▸ **Work to be completed**
Could each entry below be printed again exactly as given?

▬▬▬

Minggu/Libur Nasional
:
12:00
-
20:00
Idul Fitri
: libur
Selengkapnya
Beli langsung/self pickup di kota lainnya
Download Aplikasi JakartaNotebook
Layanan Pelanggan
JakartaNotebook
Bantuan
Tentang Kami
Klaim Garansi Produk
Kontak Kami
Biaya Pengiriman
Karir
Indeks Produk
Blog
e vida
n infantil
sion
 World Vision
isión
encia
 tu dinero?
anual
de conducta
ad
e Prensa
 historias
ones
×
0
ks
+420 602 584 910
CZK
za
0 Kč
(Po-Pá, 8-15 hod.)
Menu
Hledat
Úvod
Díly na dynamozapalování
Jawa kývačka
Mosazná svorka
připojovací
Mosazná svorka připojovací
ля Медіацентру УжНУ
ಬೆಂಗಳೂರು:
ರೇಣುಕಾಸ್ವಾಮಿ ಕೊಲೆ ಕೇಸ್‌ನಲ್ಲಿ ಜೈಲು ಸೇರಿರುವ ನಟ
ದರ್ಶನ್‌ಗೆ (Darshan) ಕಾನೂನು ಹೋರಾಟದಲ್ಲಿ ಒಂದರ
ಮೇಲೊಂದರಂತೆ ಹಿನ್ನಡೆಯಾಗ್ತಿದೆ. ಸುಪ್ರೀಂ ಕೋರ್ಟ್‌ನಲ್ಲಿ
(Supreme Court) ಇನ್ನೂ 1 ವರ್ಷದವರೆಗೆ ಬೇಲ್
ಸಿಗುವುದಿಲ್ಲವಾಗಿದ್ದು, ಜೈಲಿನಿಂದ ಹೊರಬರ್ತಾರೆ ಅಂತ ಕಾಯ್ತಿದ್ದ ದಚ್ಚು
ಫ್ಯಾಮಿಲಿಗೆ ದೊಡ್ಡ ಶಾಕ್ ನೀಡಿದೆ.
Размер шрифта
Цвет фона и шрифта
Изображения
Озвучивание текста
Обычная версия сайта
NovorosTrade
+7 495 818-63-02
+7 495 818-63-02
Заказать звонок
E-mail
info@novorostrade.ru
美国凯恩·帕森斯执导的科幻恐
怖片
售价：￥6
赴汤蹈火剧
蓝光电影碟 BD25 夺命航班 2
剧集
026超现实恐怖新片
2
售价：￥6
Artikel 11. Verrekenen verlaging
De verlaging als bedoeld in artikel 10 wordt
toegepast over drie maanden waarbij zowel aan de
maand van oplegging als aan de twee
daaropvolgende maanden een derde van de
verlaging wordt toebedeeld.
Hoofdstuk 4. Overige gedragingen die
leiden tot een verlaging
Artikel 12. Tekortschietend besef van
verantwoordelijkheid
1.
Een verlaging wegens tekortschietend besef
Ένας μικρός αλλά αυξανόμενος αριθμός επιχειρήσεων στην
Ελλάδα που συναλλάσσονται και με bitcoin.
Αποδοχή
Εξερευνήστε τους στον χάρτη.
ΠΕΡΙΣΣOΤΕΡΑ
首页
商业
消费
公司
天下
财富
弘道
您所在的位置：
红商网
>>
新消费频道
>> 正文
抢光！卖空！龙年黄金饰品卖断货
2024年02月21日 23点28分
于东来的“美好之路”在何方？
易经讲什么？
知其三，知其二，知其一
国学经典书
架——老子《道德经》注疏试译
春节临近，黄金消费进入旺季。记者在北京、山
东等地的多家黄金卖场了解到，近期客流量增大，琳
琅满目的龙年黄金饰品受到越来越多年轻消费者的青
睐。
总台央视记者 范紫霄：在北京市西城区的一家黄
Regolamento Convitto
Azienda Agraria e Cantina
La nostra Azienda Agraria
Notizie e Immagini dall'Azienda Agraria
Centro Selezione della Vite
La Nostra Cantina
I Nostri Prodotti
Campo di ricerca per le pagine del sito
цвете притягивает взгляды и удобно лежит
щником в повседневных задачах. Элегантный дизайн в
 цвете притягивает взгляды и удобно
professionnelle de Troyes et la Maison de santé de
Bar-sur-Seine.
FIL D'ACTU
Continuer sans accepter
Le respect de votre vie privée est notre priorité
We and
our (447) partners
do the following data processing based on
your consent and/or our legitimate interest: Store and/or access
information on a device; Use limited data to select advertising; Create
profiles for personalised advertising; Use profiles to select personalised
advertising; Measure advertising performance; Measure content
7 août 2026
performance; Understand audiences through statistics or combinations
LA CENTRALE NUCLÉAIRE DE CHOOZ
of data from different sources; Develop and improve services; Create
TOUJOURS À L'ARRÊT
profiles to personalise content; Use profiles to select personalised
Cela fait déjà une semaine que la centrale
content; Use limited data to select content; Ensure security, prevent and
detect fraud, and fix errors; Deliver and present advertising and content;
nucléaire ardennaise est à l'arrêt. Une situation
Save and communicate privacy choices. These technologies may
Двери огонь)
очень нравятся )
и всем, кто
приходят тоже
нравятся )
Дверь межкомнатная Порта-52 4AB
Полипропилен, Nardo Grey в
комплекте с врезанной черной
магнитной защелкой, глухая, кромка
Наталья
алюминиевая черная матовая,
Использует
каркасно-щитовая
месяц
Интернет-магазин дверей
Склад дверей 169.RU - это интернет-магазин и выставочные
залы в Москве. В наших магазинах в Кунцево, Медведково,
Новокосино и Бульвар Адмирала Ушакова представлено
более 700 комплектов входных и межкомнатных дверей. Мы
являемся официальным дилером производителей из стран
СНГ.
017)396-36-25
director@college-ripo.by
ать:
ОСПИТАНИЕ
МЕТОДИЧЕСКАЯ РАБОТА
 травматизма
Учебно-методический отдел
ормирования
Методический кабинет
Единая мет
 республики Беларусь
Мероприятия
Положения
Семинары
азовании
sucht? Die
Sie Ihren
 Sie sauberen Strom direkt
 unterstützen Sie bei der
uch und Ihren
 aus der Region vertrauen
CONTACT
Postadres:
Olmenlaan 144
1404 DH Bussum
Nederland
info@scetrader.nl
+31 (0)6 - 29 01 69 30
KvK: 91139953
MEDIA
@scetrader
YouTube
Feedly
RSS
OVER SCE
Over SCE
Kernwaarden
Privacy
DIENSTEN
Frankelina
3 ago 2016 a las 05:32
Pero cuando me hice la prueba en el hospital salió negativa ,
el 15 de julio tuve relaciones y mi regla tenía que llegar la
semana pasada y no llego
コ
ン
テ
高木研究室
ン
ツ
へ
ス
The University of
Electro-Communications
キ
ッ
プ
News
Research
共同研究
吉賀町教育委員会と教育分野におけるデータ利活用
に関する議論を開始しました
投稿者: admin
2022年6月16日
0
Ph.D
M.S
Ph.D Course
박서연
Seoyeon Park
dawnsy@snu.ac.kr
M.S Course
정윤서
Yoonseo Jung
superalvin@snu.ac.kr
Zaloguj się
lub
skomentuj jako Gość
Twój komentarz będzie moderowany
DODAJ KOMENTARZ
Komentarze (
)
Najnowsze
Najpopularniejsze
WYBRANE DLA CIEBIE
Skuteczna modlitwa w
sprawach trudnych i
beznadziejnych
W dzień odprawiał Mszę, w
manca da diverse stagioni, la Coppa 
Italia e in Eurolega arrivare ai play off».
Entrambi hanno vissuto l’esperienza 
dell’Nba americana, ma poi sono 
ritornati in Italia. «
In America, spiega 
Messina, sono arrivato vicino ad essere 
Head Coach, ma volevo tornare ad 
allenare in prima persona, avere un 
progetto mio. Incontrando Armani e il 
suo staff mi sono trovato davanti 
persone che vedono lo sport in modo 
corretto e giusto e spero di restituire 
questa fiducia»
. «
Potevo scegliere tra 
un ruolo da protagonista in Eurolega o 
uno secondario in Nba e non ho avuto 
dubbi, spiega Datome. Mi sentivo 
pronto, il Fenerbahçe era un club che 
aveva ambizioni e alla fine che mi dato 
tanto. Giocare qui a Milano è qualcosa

▬▬▬

▸ **Written response**
Minggu/Libur Nasional
:
12:00
-
20:00
Idul Fitri
: libur
Selengkapnya
Beli langsung/self pickup di kota lainnya
Download Aplikasi JakartaNotebook
Layanan Pelanggan
JakartaNotebook
Bantuan
Tentang Kami
Klaim Garansi Produk
Kontak Kami
Biaya Pengiriman
Karir
Indeks Produk
Blog
e vida
n infantil
sion
 World Vision
isión
encia
 tu dinero?
anual
de conducta
ad
e Prensa
 historias
ones
×
0
ks
+420 602 584 910
CZK
za
0 Kč
(Po-Pá, 8-15 hod.)
Menu
Hledat
Úvod
Díly na dynamozapalování
Jawa kývačka
Mosazná svorka
připojovací
Mosazná svorka připojovací
ля Медіацентру УжНУ
ಬೆಂಗಳೂರು:
ರೇಣುಕಾಸ್ವಾಮಿ ಕೊಲೆ ಕೇಸ್‌ನಲ್ಲಿ ಜೈಲು ಸೇರಿರುವ ನಟ
ದರ್ಶನ್‌ಗೆ (Darshan) ಕಾನೂನು ಹೋರಾಟದಲ್ಲಿ ಒಂದರ
ಮೇಲೊಂದರಂತೆ ಹಿನ್ನಡೆಯಾಗ್ತಿದೆ. ಸುಪ್ರೀಂ ಕೋರ್ಟ್‌ನಲ್ಲಿ
(Supreme Court) ಇನ್ನೂ 1 ವರ್ಷದವರೆಗೆ ಬೇಲ್
ಸಿಗುವುದಿಲ್ಲವಾಗಿದ್ದು, ಜೈಲಿನಿಂದ ಹೊರಬರ್ತಾರೆ ಅಂತ ಕಾಯ್ತಿದ್ದ ದಚ್ಚು
ಫ್ಯಾಮಿಲಿಗೆ ದೊಡ್ಡ ಶಾಕ್ ನೀಡಿದೆ.
Размер шрифта
Цвет фона и шрифта
Изображения
Озвучивание текста
Обычная версия сайта
NovorosTrade
+7 495 818-63-02
+7 495 818-63-02
Заказать звонок
E-mail
info@novorostrade.ru
美国凯恩·帕森斯执导的科幻恐
怖片
售价：￥6
赴汤蹈火剧
蓝光电影碟 BD25 夺命航班 2
剧集
026超现实恐怖新片
2
售价：￥6
Artikel 11. Verrekenen verlaging
De verlaging als bedoeld in artikel 10 wordt
toegepast over drie maanden waarbij zowel aan de
maand van oplegging als aan de twee
daaropvolgende maanden een derde van de
verlaging wordt toebedeeld.
Hoofdstuk 4. Overige gedragingen die
leiden tot een verlaging
Artikel 12. Tekortschietend besef van
verantwoordelijkheid
1.
Een verlaging wegens tekortschietend besef
Ένας μικρός αλλά αυξανόμενος αριθμός επιχειρήσεων στην
Ελλάδα που συναλλάσσονται και με bitcoin.
Αποδοχή
Εξερευνήστε τους στον χάρτη.
ΠΕΡΙΣΣOΤΕΡΑ
首页
商业
消费
公司
天下
财富
弘道
您所在的位置：
红商网
>>
新消费频道
>> 正文
抢光！卖空！龙年黄金饰品卖断货
2024年02月21日 23点28分
于东来的“美好之路”在何方？
易经讲什么？
知其三，知其二，知其一
国学经典书
架——老子《道德经》注疏试译
春节临近，黄金消费进入旺季。记者在北京、山
东等地的多家黄金卖场了解到，近期客流量增大，琳
琅满目的龙年黄金饰品受到越来越多年轻消费者的青
睐。
总台央视记者 范紫霄：在北京市西城区的一家黄
Regolamento Convitto
Azienda Agraria e Cantina
La nostra Azienda Agraria
Notizie e Immagini dall'Azienda Agraria
Centro Selezione della Vite
La Nostra Cantina
I Nostri Prodotti
Campo di ricerca per le pagine del sito
цвете притягивает взгляды и удобно лежит
щником в повседневных задачах. Элегантный дизайн в
 цвете притягивает взгляды и удобно
professionnelle de Troyes et la Maison de santé de
Bar-sur-Seine.
FIL D'ACTU
Continuer sans accepter
Le respect de votre vie privée est notre priorité
We and
our (447) partners
do the following data processing based on
your consent and/or our legitimate interest: Store and/or access
information on a device; Use limited data to select advertising; Create
profiles for personalised advertising; Use profiles to select personalised
advertising; Measure advertising performance; Measure content
7 août 2026
performance; Understand audiences through statistics or combinations
LA CENTRALE NUCLÉAIRE DE CHOOZ
of data from different sources; Develop and improve services; Create
TOUJOURS À L'ARRÊT
profiles to personalise content; Use profiles to select personalised
Cela fait déjà une semaine que la centrale
content; Use limited data to select content; Ensure security, prevent and
detect fraud, and fix errors; Deliver and present advertising and content;
nucléaire ardennaise est à l'arrêt. Une situation
Save and communicate privacy choices. These technologies may
Двери огонь)
очень нравятся )
и всем, кто
приходят тоже
нравятся )
Дверь межкомнатная Порта-52 4AB
Полипропилен, Nardo Grey в
комплекте с врезанной черной
магнитной защелкой, глухая, кромка
Наталья
алюминиевая черная матовая,
Использует
каркасно-щитовая
месяц
Интернет-магазин дверей
Склад дверей 169.RU - это интернет-магазин и выставочные
залы в Москве. В наших магазинах в Кунцево, Медведково,
Новокосино и Бульвар Адмирала Ушакова представлено
более 700 комплектов входных и межкомнатных дверей. Мы
являемся официальным дилером производителей из стран
СНГ.
017)396-36-25
director@college-ripo.by
ать:
ОСПИТАНИЕ
МЕТОДИЧЕСКАЯ РАБОТА
 травматизма
Учебно-методический отдел
ормирования
Методический кабинет
Единая мет
 республики Беларусь
Мероприятия
Положения
Семинары
азовании
sucht? Die
Sie Ihren
 Sie sauberen Strom direkt
 unterstützen Sie bei der
uch und Ihren
 aus der Region vertrauen
CONTACT
Postadres:
Olmenlaan 144
1404 DH Bussum
Nederland
info@scetrader.nl
+31 (0)6 - 29 01 69 30
KvK: 91139953
MEDIA
@scetrader
YouTube
Feedly
RSS
OVER SCE
Over SCE
Kernwaarden
Privacy
DIENSTEN
Frankelina
3 ago 2016 a las 05:32
Pero cuando me hice la prueba en el hospital salió negativa ,
el 15 de julio tuve relaciones y mi regla tenía que llegar la
semana pasada y no llego
コ
ン
テ
高木研究室
ン
ツ
へ
ス
The University of
Electro-Communications
キ
ッ
プ
News
Research
共同研究
吉賀町教育委員会と教育分野におけるデータ利活用
に関する議論を開始しました
投稿者: admin
2022年6月16日
0
Ph.D
M.S
Ph.D Course
박서연
Seoyeon Park
dawnsy@snu.ac.kr
M.S Course
정윤서
Yoonseo Jung
superalvin@snu.ac.kr
Zaloguj się
lub
skomentuj jako Gość
Twój komentarz będzie moderowany
DODAJ KOMENTARZ
Komentarze (
)
Najnowsze
Najpopularniejsze
WYBRANE DLA CIEBIE
Skuteczna modlitwa w
sprawach trudnych i
beznadziejnych
W dzień odprawiał Mszę, w
manca da diverse stagioni, la Coppa 
Italia e in Eurolega arrivare ai play off».
Entrambi hanno vissuto l’esperienza 
dell’Nba americana, ma poi sono 
ritornati in Italia. «
In America, spiega 
Messina, sono arrivato vicino ad essere 
Head Coach, ma volevo tornare ad 
allenare in prima persona, avere un 
progetto mio. Incontrando Armani e il 
suo staff mi sono trovato davanti 
persone che vedono lo sport in modo 
corretto e giusto e spero di restituire 
questa fiducia»
. «
Potevo scegliere tra 
un ruolo da protagonista in Eurolega o 
uno secondario in Nba e non ho avuto 
dubbi, spiega Datome. Mi sentivo 
pronto, il Fenerbahçe era un club che 
aveva ambizioni e alla fine che mi dato 
tanto. Giocare qui a Milano è qualcosa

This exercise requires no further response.